I am studying asymptotic expansion of the sum $\displaystyle\sum_{n \le x}\cfrac{1}{n}$ and I need some help to clarify an argument as below:
The claim is that $\displaystyle\sum_{n \le x}\cfrac{1}{n} = \log x + C + O(\frac{1}{x})$ where $C = \displaystyle \lim_{x\to \infty}(\sum_{n \le x}\cfrac{1}{n} -\log x) $ is the Euler's constant.
Using Euler's summation formula, taking $f(t) =\cfrac{1}{t}$ we have
$\displaystyle\sum_{n \le x}\cfrac{1}{n} = \int_1^x\cfrac{dt}{t}-\int_1^x\cfrac{t-[t]}{t^2}dt+1-\cfrac{x-[x]}{x}=\int_1^x\cfrac{dt}{t}-\int_1^x\cfrac{t-[t]}{t^2}dt+1 + O(\cfrac{1}{x})$.

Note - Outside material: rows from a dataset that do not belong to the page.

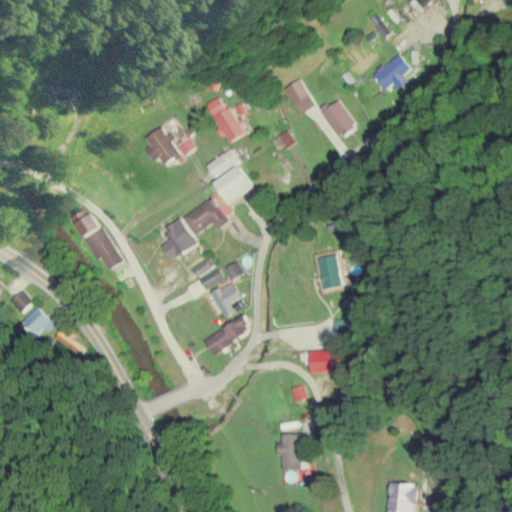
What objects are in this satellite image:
building: (396, 73)
building: (60, 90)
building: (303, 98)
building: (343, 120)
building: (167, 147)
building: (226, 164)
building: (286, 174)
building: (239, 187)
road: (288, 209)
building: (209, 218)
building: (180, 240)
building: (101, 242)
road: (121, 250)
building: (202, 266)
building: (332, 273)
building: (223, 291)
building: (344, 326)
building: (233, 336)
building: (328, 361)
road: (108, 368)
building: (292, 452)
building: (407, 498)
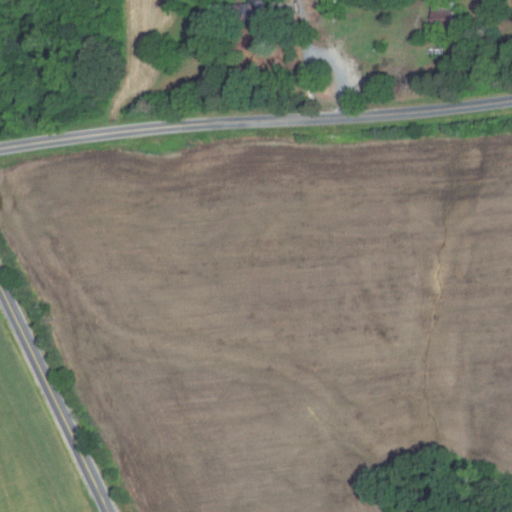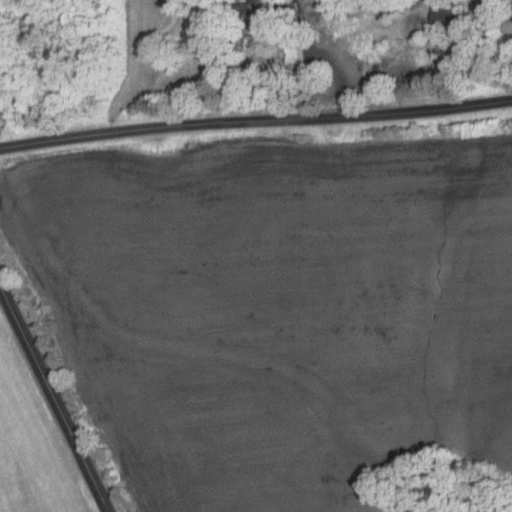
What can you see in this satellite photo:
building: (248, 11)
building: (250, 12)
building: (447, 16)
road: (338, 67)
road: (307, 68)
road: (255, 120)
road: (54, 397)
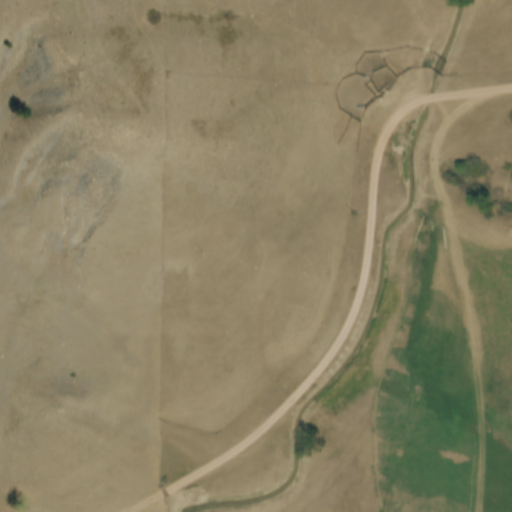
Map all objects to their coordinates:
road: (284, 299)
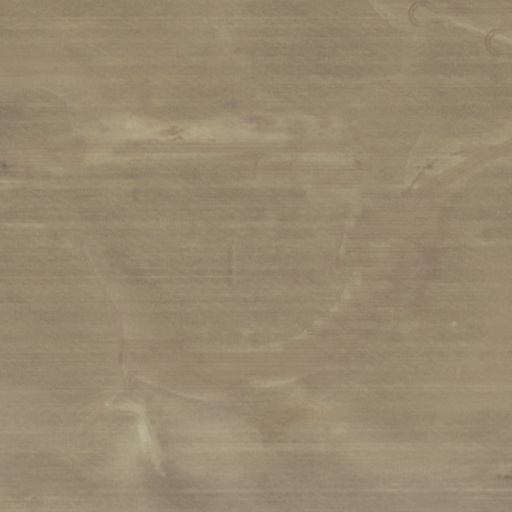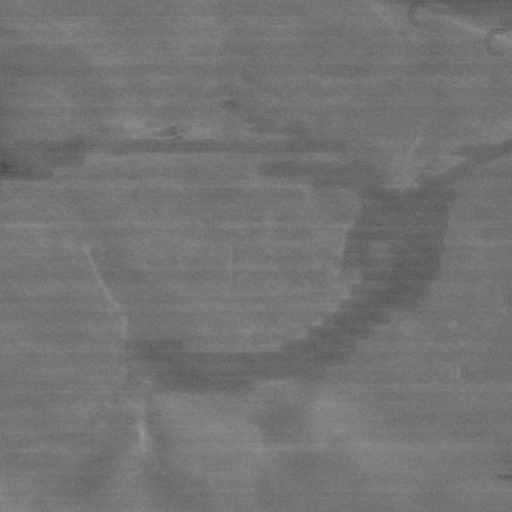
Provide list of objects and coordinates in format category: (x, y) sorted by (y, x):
crop: (255, 255)
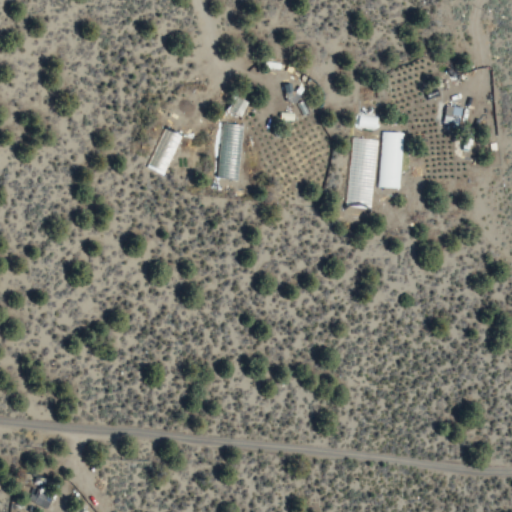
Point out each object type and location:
building: (448, 115)
building: (227, 151)
building: (387, 160)
road: (255, 443)
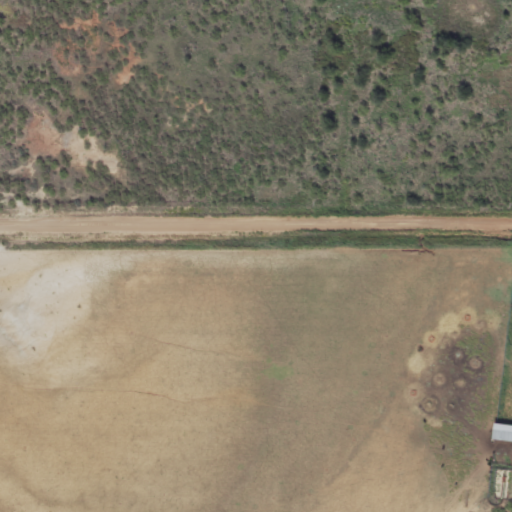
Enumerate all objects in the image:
road: (256, 222)
building: (503, 433)
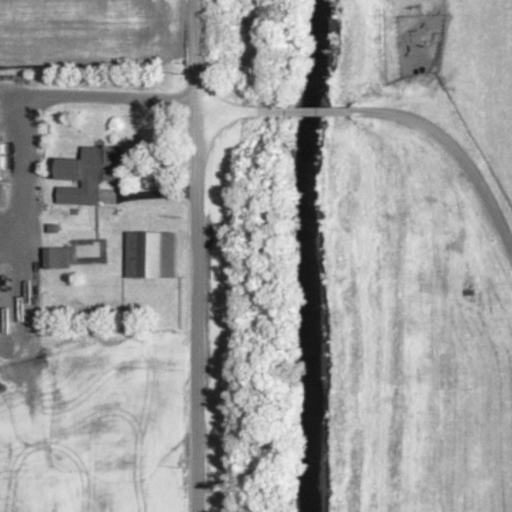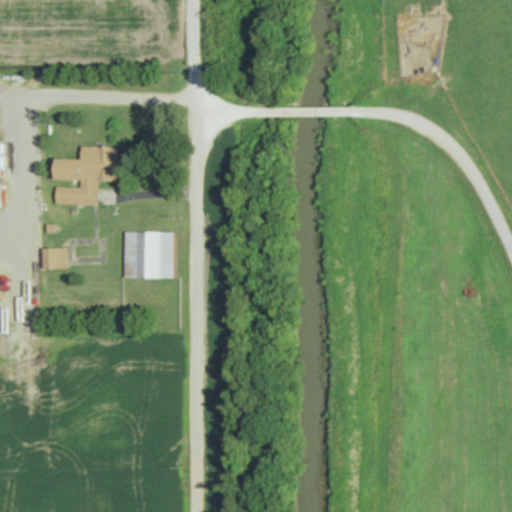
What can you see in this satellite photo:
building: (428, 9)
road: (390, 113)
building: (3, 161)
building: (92, 175)
building: (4, 196)
building: (420, 207)
road: (197, 255)
building: (154, 256)
building: (61, 259)
road: (33, 270)
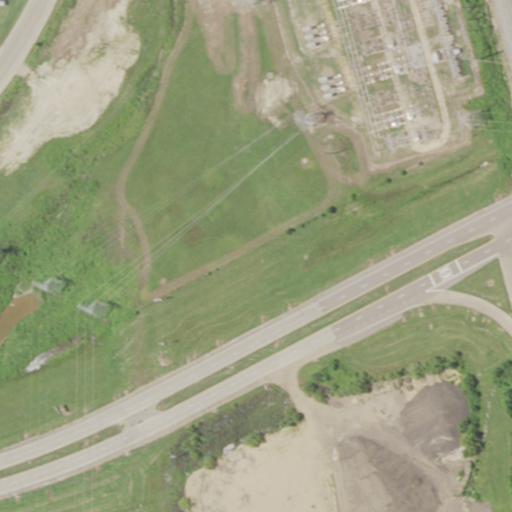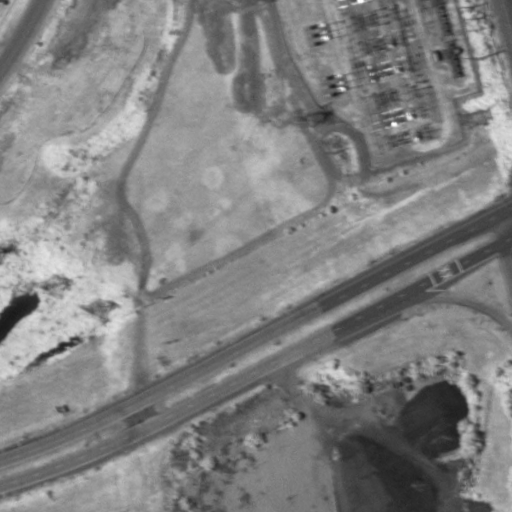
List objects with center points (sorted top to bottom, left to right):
railway: (506, 19)
road: (24, 39)
power substation: (381, 68)
power tower: (313, 117)
power tower: (474, 119)
road: (502, 246)
power tower: (55, 286)
road: (456, 299)
road: (334, 302)
power tower: (97, 309)
road: (333, 336)
road: (78, 430)
road: (78, 462)
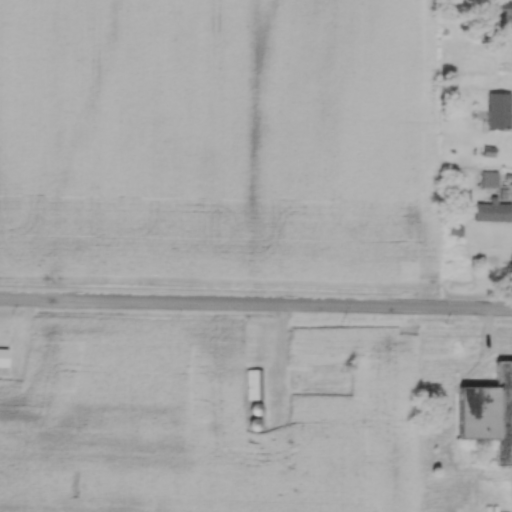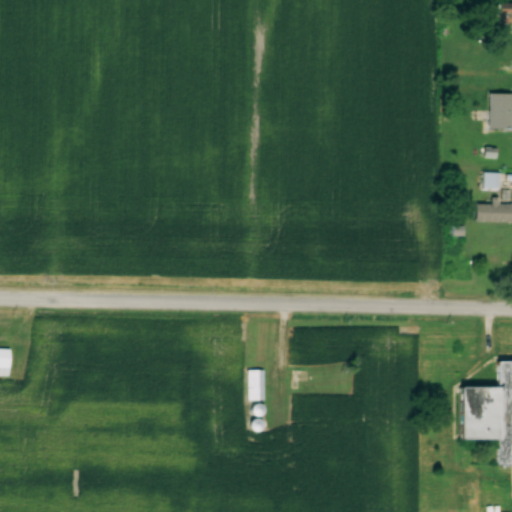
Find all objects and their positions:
building: (502, 14)
building: (498, 110)
building: (488, 180)
building: (491, 212)
road: (256, 304)
building: (3, 362)
building: (254, 384)
building: (488, 413)
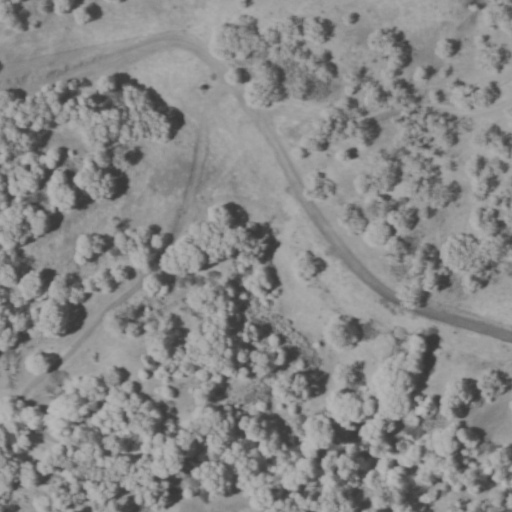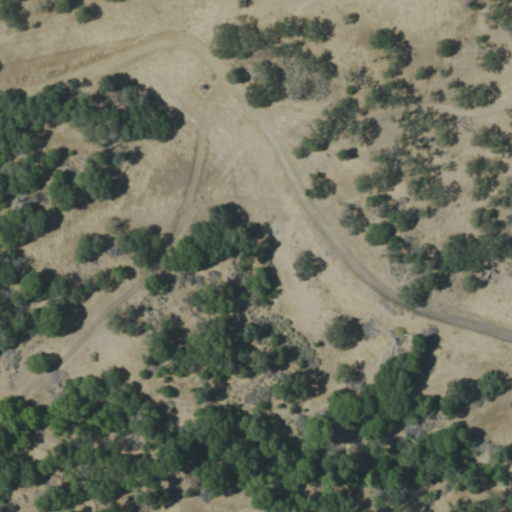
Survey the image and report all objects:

Then, the book does the following trick for $\displaystyle\int_1^x\cfrac{t-[t]}{t^2}dt$:
$\displaystyle\int_1^x\cfrac{dt}{t}-\int_1^x\cfrac{t-[t]}{t^2}dt+1 + O(\cfrac{1}{x}) = \log x + 1 -\int_1^\infty\cfrac{t-[t]}{t^2}dt + \int_x^\infty\cfrac{t-[t]}{t^2}dt. $
Then says $\displaystyle\int_1^\infty\cfrac{t-[t]}{t^2}dt$ is dominated by $\displaystyle\int_1^\infty\cfrac{1}{t^2}dt$ and $0 \le \displaystyle\int_x^\infty\cfrac{t-[t]}{t^2} dt \le \displaystyle\int_x^\infty\cfrac{1}{t^2} = \cfrac{1}{x}dt$.
Finally,
$\displaystyle\sum_{n \le x}\cfrac{1}{n} = \log x + 1 -\int_1^\infty\cfrac{t-[t]}{t^2}dt + O(\cfrac{1}{x})$
and somehow saying that $\displaystyle 1 -\int_1^\infty\cfrac{t-[t]}{t^2}dt = C = \lim_{x\to \infty}(\sum_{n \le x}\cfrac{1}{n} -\log x) $ it concludes that
$\displaystyle\sum_{n \le x}\cfrac{1}{n} = \log x + C + O(\frac{1}{x})$ .
So, I want to ask:
1) Why do we need the "trick" above?
2) How $\displaystyle 1 -\int_1^\infty\cfrac{t-[t]}{t^2}dt$ can give the Euler's constant?
Thank you.
1) You do not need such trick to prove the statement. For any $n\geq 1$ we have that $\frac{1}{n}-\log\left(1+\frac{1}{n}\right)$ is bounded beween $\frac{1}{4n^2}$ and $\frac{1}{2n^2}$, hence $$\begin{eqnarray*} H_N = \sum_{n=1}^{N}\frac{1}{n} &=& \sum_{n=1}^{N}\log\left(1+\frac{1}{n}\right)+\sum_{n=1}^{N}\left[\frac{1}{n}-\log\left(1+\frac{1}{n}\right)\right]\\&=&\log(N+1)+\sum_{n\geq 1}\left[\frac{1}{n}-\log\left(1+\frac{1}{n}\right)\right]-O\left(\frac{1}{N}\right)\\&=&\log(N)+\gamma+O\left(\frac{1}{N}\right)\end{eqnarray*} $$ where $\gamma=\sum_{n\geq 1}\left[\frac{1}{n}-\log\left(1+\frac{1}{n}\right)\right]$ is the classical series representation for the Euler-Mascheroni constant. Since $\frac{1}{n}=\int_{0}^{+\infty}e^{-nx}\,dx$ and by Frullani's theorem $\int_{0}^{+\infty}\frac{e^{-nx}-e^{-(n+1)x}}{x}\,dx=\log\left(1+\frac{1}{n}\right)$, such series representation also gives an integral representation: $$ \gamma = \int_{0}^{+\infty}\left(\frac{1}{e^x-1}-\frac{1}{x e^x}\right)\,dx =\int_{0}^{1}\left(\frac{1}{\log(1-x)}+\frac{1}{x}\right)\,dx.$$ This is practical for estimating the magnitude of $\gamma$ through Gregory coefficients.
2) Because your manipulation proves that $$ \lim_{N\to +\infty}\left(H_N-\log N\right) = 1-\int_{1}^{+\infty}\frac{\{t\}}{t^2}\,dt,$$ hence $\gamma=1-\int_{1}^{+\infty}\frac{\{t\}}{t^2}\,dt$, the second term of the asymptotic expansion of $H_N$.